Blog: Ronald Damhof Subscribe to this blog's RSS feed!

Ronald Damhof

I have been a BI/DW practitioner for more than 15 years. In the last few years, I have become increasingly annoyed - even frustrated - by the lack of (scientific) rigor in the field of data warehousing and business intelligence. It is not uncommon for the knowledge worker to be disillusioned by the promise of business intelligence and data warehousing because vendors and consulting organizations create their "own" frameworks, definitions, super-duper tools etc.

What the field needs is more connectedness (grounding and objectivity) to the scientific community. The scientific community needs to realize the importance of increasing their level of relevance to the practice of technology.

For the next few years, I have decided to attempt to build a solid bridge between science and technology practitioners. As a dissertation student at the University of Groningen in the Netherlands, I hope to discover ways to accomplish this. With this blog I hope to share some of the things I learn in my search and begin discussions on this topic within the international community.

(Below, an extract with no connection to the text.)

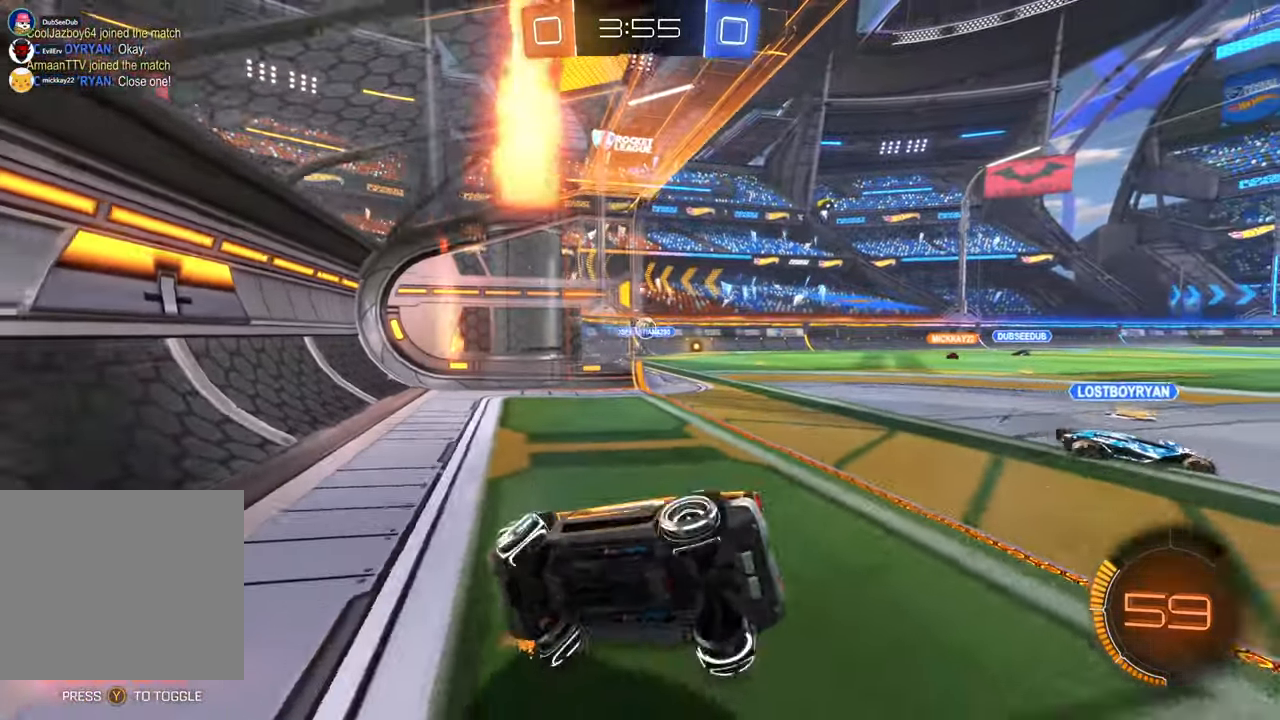
{"dt_ms": 500, "buttons": [], "left_stick": "right", "right_stick": "center", "events": []}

Your feedback is important to me. Please let me know what you think. My email address is Ronald.damhof@prudenza.nl.

About the author >

Ronald Damhof is an information management practitioner with more than 15 years of international experience in the field.

His areas of focus include:

  1. Data management, including data quality, data governance and data warehousing;
  2. Enterprise architectural principles;
  3. Exploiting data to its maximum potential for decision support.
Ronald is an Information Quality Certified Professional (International Association for Information and Data Quality one of the first 20 to pass this prestigious exam), Certified Data Vault Grandmaster (only person in the world to have this level of certification), and a Certified Scrum Master. He is a strong advocate of agile and lean principles and practices (e.g., Scrum). You can reach him at +31 6 269 671 84, through his website at http://www.prudenza.nl/ or via email at ronald.damhof@prudenza.nl.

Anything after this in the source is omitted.